Waktu memang tak akan pernah berhenti untuk menunggu kita. Kitalah Sang Navigator yang berhak mengatur dan mengarahkan waktu. Kita yang berhak menentukankapan waktu untuk ini dan itu. Kita juga yang berhak menentukan waktu yang kita lewati itu bermakna atau sia-sia. Tentu saja kebermaknaan itu tidak hanya diukur dari kuantitas bisnis dan uang yang dihasilkan. Namun, ada yang lebih tinggi dari sekedar itu.
Waktu Tuhan dengan waktu kita memang terkadang banyak tidak cocoknya. Yang jelas Tuhan mempunyai waktu yang paling tepat untuk apa pun dalam hidup kita. Kita mau menolak seperti apa pun, Sang Pencipta Waktu yang berhak menentukan. Kita hanya memakai waktu dan menjalani sesuai peran dan kebutuhan kita. Sang Navigator itulah kita yang berhak mengatur sedemikian rupa agar waktu itu berkualitas dan bermakna dalam hidup kita.
Membagi waktu memang perlu kearifan. Tidak perlu ilmu nujum untuk melakukannya, hanya perlu hati. Hati untuk memilah dan memilih mana yang penting dan mendesak, mana yang tak bisa ditawar dan boleh ditunda.
Pada suatu waktu tertentu mungkin kita dihadapkan pada beberapa pilihan untuk melakukan beberapa hal dalam jam yang sama, acara yang berbeda, dan tentu saja tempat yang berbeda. Mungkin saat itu kita bingung mana yang kita pilih? Pada suatu hari Sabtu di bulan Agustus 2008, jam 17.00, penulis bertemu dengan tiga hal yang harus dipilih mana yang harus didahulukan. Pertama ada rapat Legio, kedua ada pertemuan ibu-ibu di lingkungan, ketiga ada salah seorang teman yang anaknya tadi jam tiga sore meninggal. Sepertinya penting semua bukan? Yang diputuskan kala itu jelas melayat.

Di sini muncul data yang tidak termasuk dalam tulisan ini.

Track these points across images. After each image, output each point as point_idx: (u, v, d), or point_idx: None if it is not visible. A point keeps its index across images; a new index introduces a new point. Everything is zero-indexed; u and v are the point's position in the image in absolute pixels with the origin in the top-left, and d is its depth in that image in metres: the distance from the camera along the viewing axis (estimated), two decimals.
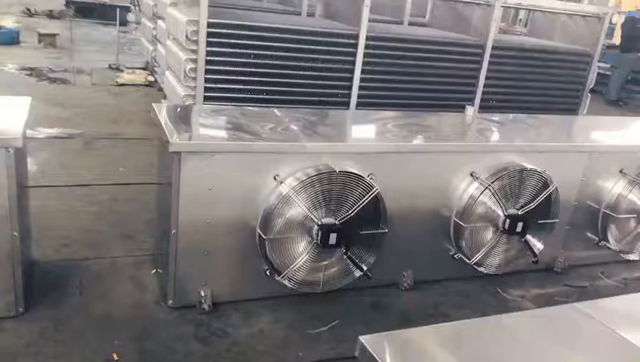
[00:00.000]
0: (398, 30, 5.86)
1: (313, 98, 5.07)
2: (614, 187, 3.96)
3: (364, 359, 1.38)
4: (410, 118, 4.27)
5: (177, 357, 2.71)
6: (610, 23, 7.62)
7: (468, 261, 3.56)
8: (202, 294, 3.06)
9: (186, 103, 4.75)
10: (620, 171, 3.95)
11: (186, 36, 4.65)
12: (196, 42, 4.63)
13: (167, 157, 2.93)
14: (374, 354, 1.33)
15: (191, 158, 2.85)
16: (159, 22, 7.03)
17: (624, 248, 4.12)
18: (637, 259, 4.19)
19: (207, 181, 2.91)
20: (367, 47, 5.10)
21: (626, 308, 1.82)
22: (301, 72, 5.02)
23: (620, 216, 3.96)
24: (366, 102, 5.24)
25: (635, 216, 4.02)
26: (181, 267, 3.01)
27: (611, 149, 4.08)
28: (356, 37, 5.06)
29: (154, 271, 3.40)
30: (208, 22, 4.59)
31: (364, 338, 1.39)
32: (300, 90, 5.05)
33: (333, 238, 3.03)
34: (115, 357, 2.65)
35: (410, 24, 7.11)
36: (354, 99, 5.19)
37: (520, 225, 3.48)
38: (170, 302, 3.07)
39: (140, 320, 2.95)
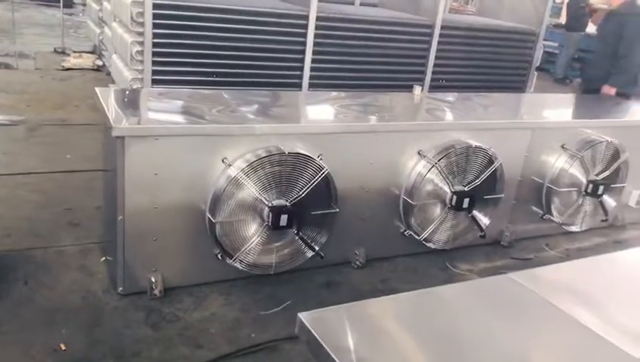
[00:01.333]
0: (348, 10, 5.86)
1: (264, 79, 5.03)
2: (556, 162, 4.11)
3: (303, 335, 1.41)
4: (360, 98, 4.30)
5: (127, 343, 2.68)
6: (555, 2, 7.82)
7: (417, 237, 3.64)
8: (153, 280, 3.03)
9: (134, 87, 4.63)
10: (562, 146, 4.10)
11: (131, 18, 4.52)
12: (142, 24, 4.51)
13: (111, 142, 2.86)
14: (312, 330, 1.36)
15: (135, 143, 2.79)
16: (105, 3, 6.80)
17: (566, 220, 4.30)
18: (578, 230, 4.38)
19: (153, 166, 2.86)
20: (317, 27, 5.09)
21: (557, 277, 1.91)
22: (251, 53, 4.97)
23: (562, 189, 4.12)
24: (318, 83, 5.24)
25: (575, 189, 4.20)
26: (129, 253, 2.97)
27: (553, 125, 4.23)
28: (306, 17, 5.03)
29: (103, 259, 3.34)
30: (154, 2, 4.47)
31: (302, 315, 1.42)
32: (251, 71, 5.00)
33: (284, 220, 3.04)
34: (63, 347, 2.60)
35: (361, 4, 7.12)
36: (306, 80, 5.19)
37: (467, 201, 3.58)
38: (120, 289, 3.02)
39: (89, 309, 2.90)
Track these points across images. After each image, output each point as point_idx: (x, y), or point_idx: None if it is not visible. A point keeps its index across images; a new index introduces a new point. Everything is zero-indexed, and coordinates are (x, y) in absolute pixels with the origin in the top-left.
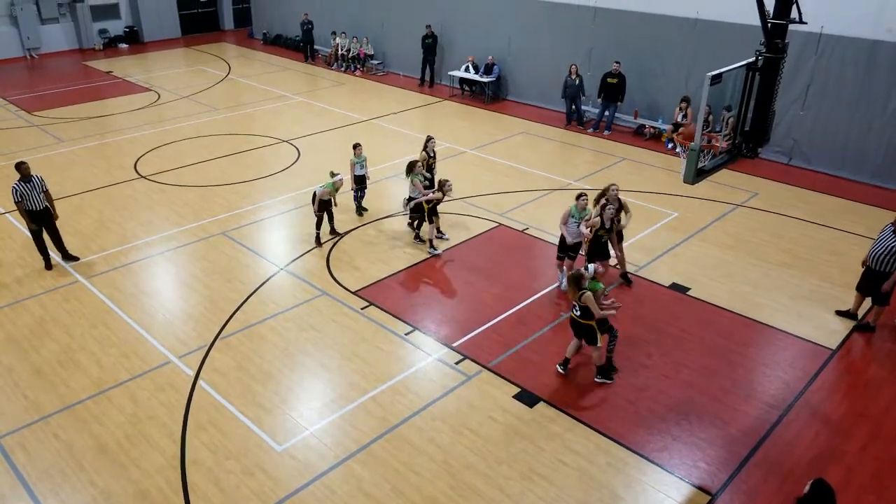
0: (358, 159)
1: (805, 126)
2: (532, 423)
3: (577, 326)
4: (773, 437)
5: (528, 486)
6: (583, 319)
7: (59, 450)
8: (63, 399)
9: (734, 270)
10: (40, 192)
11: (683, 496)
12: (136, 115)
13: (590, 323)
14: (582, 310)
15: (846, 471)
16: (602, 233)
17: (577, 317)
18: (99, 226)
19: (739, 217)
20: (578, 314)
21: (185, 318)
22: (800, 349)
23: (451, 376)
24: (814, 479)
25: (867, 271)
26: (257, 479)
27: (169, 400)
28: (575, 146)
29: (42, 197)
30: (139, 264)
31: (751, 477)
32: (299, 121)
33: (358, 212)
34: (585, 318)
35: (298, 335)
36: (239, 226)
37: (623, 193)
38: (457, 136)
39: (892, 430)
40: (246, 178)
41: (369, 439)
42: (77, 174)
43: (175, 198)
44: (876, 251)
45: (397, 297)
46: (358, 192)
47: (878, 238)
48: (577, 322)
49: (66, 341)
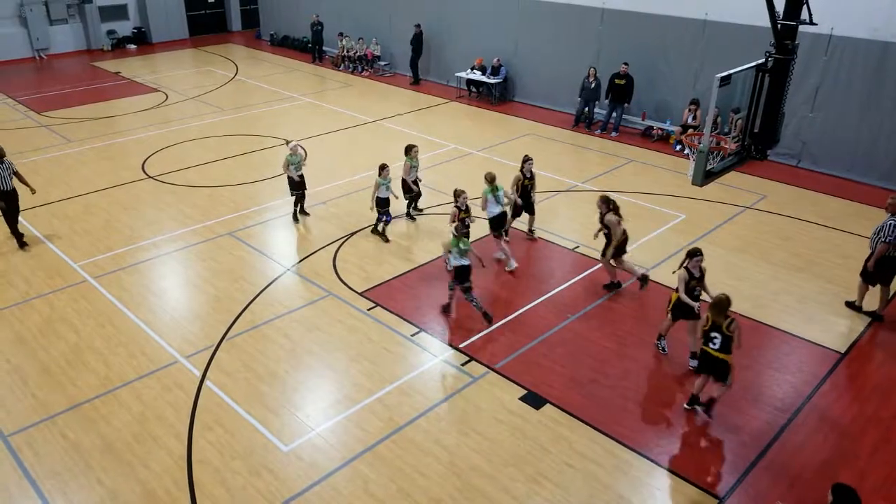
0: (384, 181)
1: (814, 128)
2: (538, 426)
3: (709, 361)
4: (781, 440)
5: (535, 489)
6: (721, 353)
7: (67, 449)
8: (71, 398)
9: (742, 273)
10: (10, 175)
11: (691, 500)
12: (143, 115)
13: (727, 358)
14: (723, 341)
15: (856, 475)
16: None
17: (714, 350)
18: (107, 226)
19: (747, 219)
20: (717, 346)
21: (191, 319)
22: (808, 352)
23: (458, 378)
24: (834, 485)
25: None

Pilihan di atas termasuk mudah bukan? Namun, tak tertutup kemungkinan bahwa kita dihadapkan pada situasi yang lebih rumit dari contoh di atas. Yang jelas bahwa pilihan kita untuk hal ini tergantung pada diri kita. Kearifan perlu dalam hal ini. Pertimbangan utama memang urgenitas, yang berikutnya baru kepentingan lain sesuai dengan prioritasnya. Namun, tak kalah penting juga relasi perlu diperhatikan dalam mempertimbangkan pilihan.
Kita memang tidak bisa bilokasi, yang bisa berada dalam suatu waktu di tempat yang berbeda. Karena itulah kita harus memilih.Apa pun pilihan kita pada saat itu, kita yakin sudah dipertimbangkan dengan penuh kearifan.
Namun, bila boleh kita memilih pada saat waktu kita yang luang dan longgar, pikirkanlah mengisi waktu kita untuk membina relasi baik dengan keluarga, sanak-saudara, sahabat, dan yang utama adalah Tuhan. Untuk yang terakhir itu memang orang suka banyak tawar menawar. Nanti saja kalau semua sudah beres, nanti saja kalau masalah sudah selesai, nanati saja kalau usaha sudah maju, nanati saja kalau...
Kita tahu Sang Pembuat Waktu akan tetap menantikan kita mendekat pada-Nya dan menunggu kita membina relasi dengan-Nya. Hingga akhirnya Sang Navigator waktu (kita), tiba waktunya untuk pulang kepada-Nya dan membawa apa yang sudah kita buat dan mempertanggungjawabkan apa yang sudah dilakukan dan belum dilakukan dalam waktu yang diberikan kepada kita. Selamat mencoba menjadi navigator waktu yang arif!